Una review (strumento secondario di ricerca scientifica  il cui obiettivo è quello di riassumere dati provenienti da strumenti di ricerca primari) e meta-analisi (tecnica statistica che consente di integrare i risultati di diversi studi clinici in un unico indice quantitativo) del 2018 (Chimiklis et al., 2018) ha analizzato i risultati di 11 studi, condotti tra il 2011 e il 2015 sull’efficacia di interventi basati sulla Mindfulness con bambini e adolescenti con diagnosi di ADHD. Tale review mette in luce gli effetti positivi dei training su una serie di problematiche come la disattenzione (riferita sia dai genitori che dagli insegnanti) e l’impulsività/iperattività. Inoltre, hanno contribuito a migliorare la relazione tra genitore e bambino, le funzioni esecutive, le prestazioni ai compiti (e il rendimento scolastico) e a ridurre lo stress genitoriale.
In un libro di recente pubblicazione, all’interno del quale viene presentato un training sulla  Meditazione Orientata alla Mindfulness (MOM) per i bambini con ADHD, gli autori mettono in luce gli esiti positivi neuropsicologici, psicopatologici e di funzionamento in età evolutiva.
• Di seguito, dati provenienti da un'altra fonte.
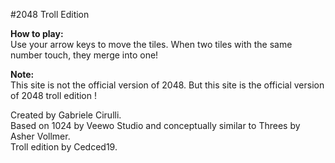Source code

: #2048 Troll Edition

**How to play:**   
Use your arrow keys to move the tiles. When two tiles with the same number touch, they merge into one!  

**Note:**  
This site is not the official version of 2048. But this site is the official version of 2048 troll edition !  

Created by Gabriele Cirulli.   
Based on 1024 by Veewo Studio and conceptually similar to Threes by Asher Vollmer.   
Troll edition by Cedced19.  
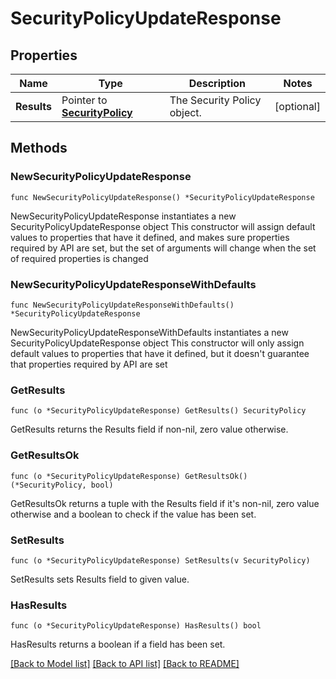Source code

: # SecurityPolicyUpdateResponse

## Properties

Name | Type | Description | Notes
------------ | ------------- | ------------- | -------------
**Results** | Pointer to [**SecurityPolicy**](SecurityPolicy.md) | The Security Policy object. | [optional] 

## Methods

### NewSecurityPolicyUpdateResponse

`func NewSecurityPolicyUpdateResponse() *SecurityPolicyUpdateResponse`

NewSecurityPolicyUpdateResponse instantiates a new SecurityPolicyUpdateResponse object
This constructor will assign default values to properties that have it defined,
and makes sure properties required by API are set, but the set of arguments
will change when the set of required properties is changed

### NewSecurityPolicyUpdateResponseWithDefaults

`func NewSecurityPolicyUpdateResponseWithDefaults() *SecurityPolicyUpdateResponse`

NewSecurityPolicyUpdateResponseWithDefaults instantiates a new SecurityPolicyUpdateResponse object
This constructor will only assign default values to properties that have it defined,
but it doesn't guarantee that properties required by API are set

### GetResults

`func (o *SecurityPolicyUpdateResponse) GetResults() SecurityPolicy`

GetResults returns the Results field if non-nil, zero value otherwise.

### GetResultsOk

`func (o *SecurityPolicyUpdateResponse) GetResultsOk() (*SecurityPolicy, bool)`

GetResultsOk returns a tuple with the Results field if it's non-nil, zero value otherwise
and a boolean to check if the value has been set.

### SetResults

`func (o *SecurityPolicyUpdateResponse) SetResults(v SecurityPolicy)`

SetResults sets Results field to given value.

### HasResults

`func (o *SecurityPolicyUpdateResponse) HasResults() bool`

HasResults returns a boolean if a field has been set.


[[Back to Model list]](../README.md#documentation-for-models) [[Back to API list]](../README.md#documentation-for-api-endpoints) [[Back to README]](../README.md)


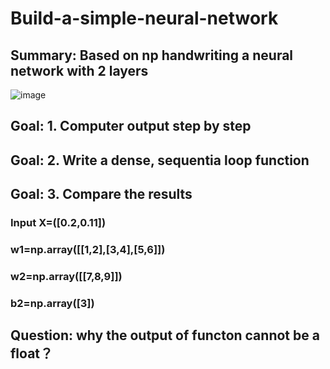 # Build-a-simple-neural-network
## Summary: Based on np handwriting a neural network with 2 layers
![image](https://user-images.githubusercontent.com/121896846/229982981-75c3b7a8-2097-4c1e-868d-bd7c41e7dfa4.png)


## Goal: 1. Computer output step by step
## Goal: 2. Write a dense, sequentia loop function
## Goal: 3. Compare the results

### Input X=([0.2,0.11])
### w1=np.array([[1,2],[3,4],[5,6]])
### w2=np.array([[7,8,9]])
### b2=np.array([3])

## Question: why the output of functon cannot be a float？
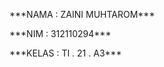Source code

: <p> ***NAMA : ZAINI MUHTAROM*** </p>
<p> ***NIM : 312110294*** </p> 
<p> ***KELAS : TI . 21 . A3*** </p> 
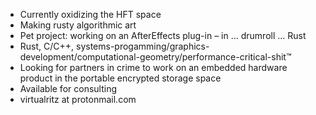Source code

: - Currently oxidizing the HFT space
- Making rusty algorithmic art
- Pet project: working on an AfterEffects plug-in – in ... drumroll ... Rust
- Rust, C/C++, systems-progamming/graphics-development/computational-geometry/performance-critical-shit™
- Looking for partners in crime to work on an embedded hardware product in the portable encrypted storage space
- Available for consulting
- virtualritz at protonmail.com

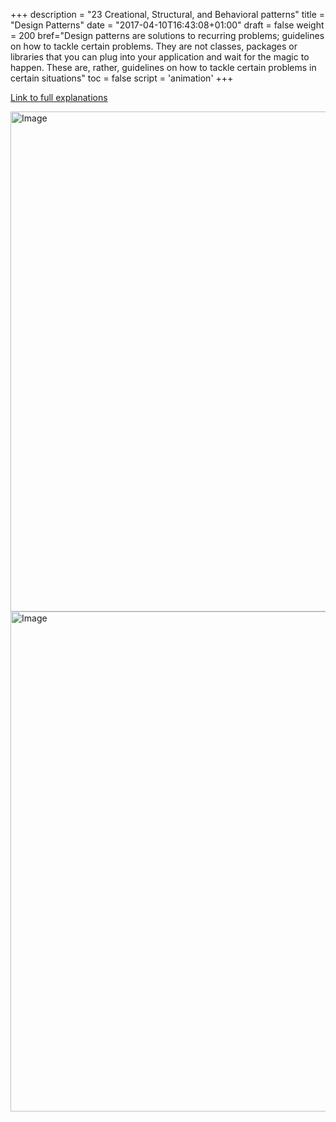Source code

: +++
description = "23 Creational, Structural, and Behavioral patterns"
title = "Design Patterns"
date = "2017-04-10T16:43:08+01:00"
draft = false
weight = 200
bref="Design patterns are solutions to recurring problems; guidelines on how to tackle certain problems. They are not classes, packages or libraries that you can plug into your application and wait for the magic to happen. These are, rather, guidelines on how to tackle certain problems in certain situations"
toc = false
script = 'animation'
+++

<a href="https://www.javascripter.co/cheatsheets/design_patterns">Link to full explanations</a>


<img alt="Image" src="/img/diagrams/design_patterns/designpatterns1.jpg" width="800">


<img alt="Image" src="/img/diagrams/design_patterns/designpatterns2.jpg" width="800">
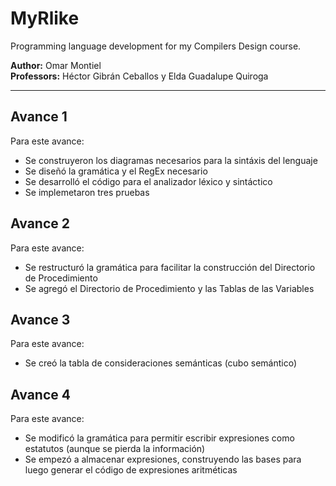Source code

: # MyRlike
Programming language development for my Compilers Design course.

**Author:** Omar Montiel  
**Professors:** Héctor Gibrán Ceballos y Elda Guadalupe Quiroga

---
## Avance 1
Para este avance:
 - Se construyeron los diagramas necesarios para la sintáxis del lenguaje
 - Se diseñó la gramática y el RegEx necesario
 - Se desarrolló el código para el analizador léxico y sintáctico
 - Se implemetaron tres pruebas

## Avance 2
Para este avance:
 - Se restructuró la gramática para facilitar la construcción del Directorio de Procedimiento
 - Se agregó el Directorio de Procedimiento y las Tablas de las Variables

## Avance 3
Para este avance:
 - Se creó la tabla de consideraciones semánticas (cubo semántico)

## Avance 4
Para este avance:
 - Se modificó la gramática para permitir escribir expresiones como estatutos (aunque se pierda la información)
 - Se empezó a almacenar expresiones, construyendo las bases para luego generar el código de expresiones aritméticas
I processi attentivi che la pratica della Mindfulness consente di potenziare riguardano, secondo gli autori, l’attenzione selettiva (durante le pratiche di Mindfulness viene esercitata la focalizzazione dell’attenzione su un particolare aspetto dell’esperienza, come il respiro, i suoni, il gusto…), l’attenzione sostenuta (viene esercitato il mantenimento dell’attenzione sull’esperienza nel momento presente, soprattutto quando le pratiche aumentano progressivamente in durata) e lo switching (la Mindfulness ci permette di allenare la capacità di spostare flessibilmente l’attenzione da uno stimolo ad un altro) (Crescentini, Meneghini 2019).
Le pratiche di Mindfulness sono parte integrante anche del primo protocollo italiano di Child Training per l’ADHD basato sui principi dell’ACT (Acceptance and Commitment Therapy – S. Hayes) ideato dall’equipe del Centro regionale ADHD attivo presso l’IRCCS E. Medea di Bosisio Parini (LC).
La ricerca scientifica sull’efficacia clinica della Mindfulness è in pieno fermento, non solo per il trattamento dell’ADHD ma per una molteplicità di problematiche e patologie. Altri studi in corso consentiranno di fare maggiormente luce su come questi interventi possano essere al servizio del  benessere di bambini, adolescenti e delle loro famiglie.

Quando presti attenzione alla noia
diventa incredibilmente interessante.